> ACTIVITY LIST
1 – Retype the cartoon transcript word for word, everything from "(Cartoon: How To" down to "Goofy: (Hollers).".
2 – According to the cartoon transcript, where does the ghost look to find a house to haunt?

> PAGE TEXT
***

We’ve got our eye on you.

Donald: Aw, phooey. I’ll never be scary.

Mickey: Donald may be trying to scare everyone... but here’s a story where he gets spooked himself.

(Cartoon: How To Haunt A House.)

The following presentation…will demonstrate how to haunt the living. But before we begin, one must be…

Goofy: (Hollers).

Not living. The fine specimen observed here is commonly known as a ghost.

Ghost? Where?

- Why, you, my friend. -Me? Yes, you have just joined the ranks of the supernatural. That explains what all that racket was out there. Hey! I’m not ready to be dearly departed. Don’t you worry. It’s only temporary. Just long enough for you to demonstrate… Step one choose a house to haunt-- Finding the right house… is all about location, location, location. And what better place to look than the classified ads? Let’s see here. ‘‘Creaking hardwood floors…’’ ‘‘a foggy-enshrouded’’ breakfast nook… ‘‘informal dying room.’’ Perfect! Oh, a-hauntin’ I will go A-hauntin’ I will go Hi, ho, the merry-o A-hauntin’ I will go Step two selecting a hauntee-- Hauntee number one is a likeable mouse… and popular American icon. Oh, gosh, I’m scared. Hauntee number two is a cow who’s a real moo-ver and shaker. I’m scared, too. And finally, hauntee number three… is a hot-headed duck who’s a real quack-up. Aw, phooey. Nothing scares me. I know who I’m going to pick on. Step three being creepy-- Nothing is quite creepier than the creaky front door… which opens all by itself. Here goes. Oh, automatic doors. How convenient. Having successfully creeped your intended hauntee out… you’re now ready for… Step four looking like a ghost-- With an ordinary bedsheet carefully draped over you… sneak about in a menacing manner. Hit my head! Continue this macabre dance of the dead… and watch as panic and terror wash over your victim. This method of haunting… is only made possible by the unique eyeholes… that have been cut in the sheet. Eyeholes? Now you tell me. Step five the dark-- Everyone is afraid of the dark. Use this knowledge to your haunting advantage. Oh, this is getting silly. Step six things that go bump-- Peace and quiet. A ghost has a wide array of scary sounds… with which to frighten their unwitting victim. I just don’t understand it. Oh, come on. I’m tired of being a ghost. Hey, Donald, wake up. What? A ghost! But, Donald-- No! Get away! Sorry, Donald. I just wanted to tell you that I’m a ghost. And now you are, too. Why, you little-- Now, now, settle down, Donald. It’s only temporary.

That’s right. Just long enough to demonstrate How to end a cartoon… Begin at the end… by chasing each other into the distance… then scream comically.

Goofy: (Holler).

Followed by an iris out.

(Cartoon ends.)

All: (Cheering).

Goofy: (Laughs).

Mickey: Everyone knows that there’s only one thing… to really be afraid of on Halloween night…and that’s ghosts--especially when they’re the Lonesome Ghosts.

(Cartoon: Lonesome Ghosts.)

***

> MATERIAL PROVIDED

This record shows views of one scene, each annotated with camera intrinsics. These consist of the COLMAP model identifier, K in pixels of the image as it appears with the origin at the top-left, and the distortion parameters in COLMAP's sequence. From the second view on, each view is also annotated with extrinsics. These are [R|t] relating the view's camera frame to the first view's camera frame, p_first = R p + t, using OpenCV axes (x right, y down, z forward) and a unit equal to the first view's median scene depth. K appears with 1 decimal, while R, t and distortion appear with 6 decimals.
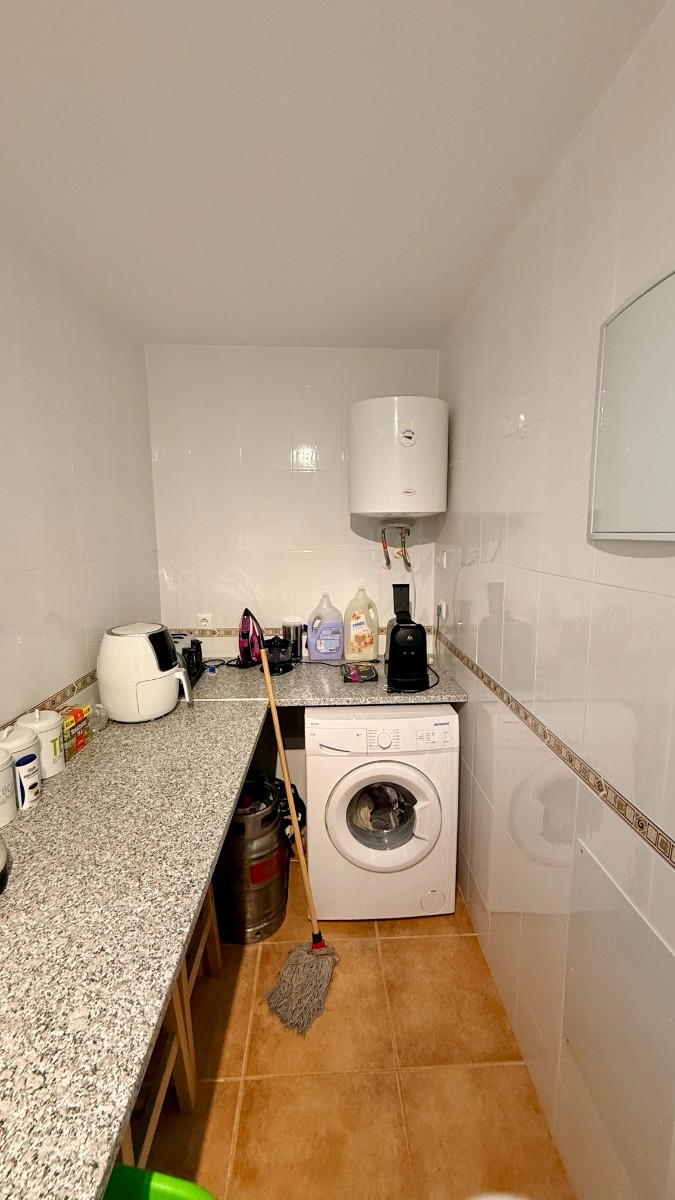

***

> ANSWERS BY ITEM
1 –
(Cartoon: How To Haunt A House.)

The following presentation…will demonstrate how to haunt the living. But before we begin, one must be…

Goofy: (Hollers).

2 – The classified ads.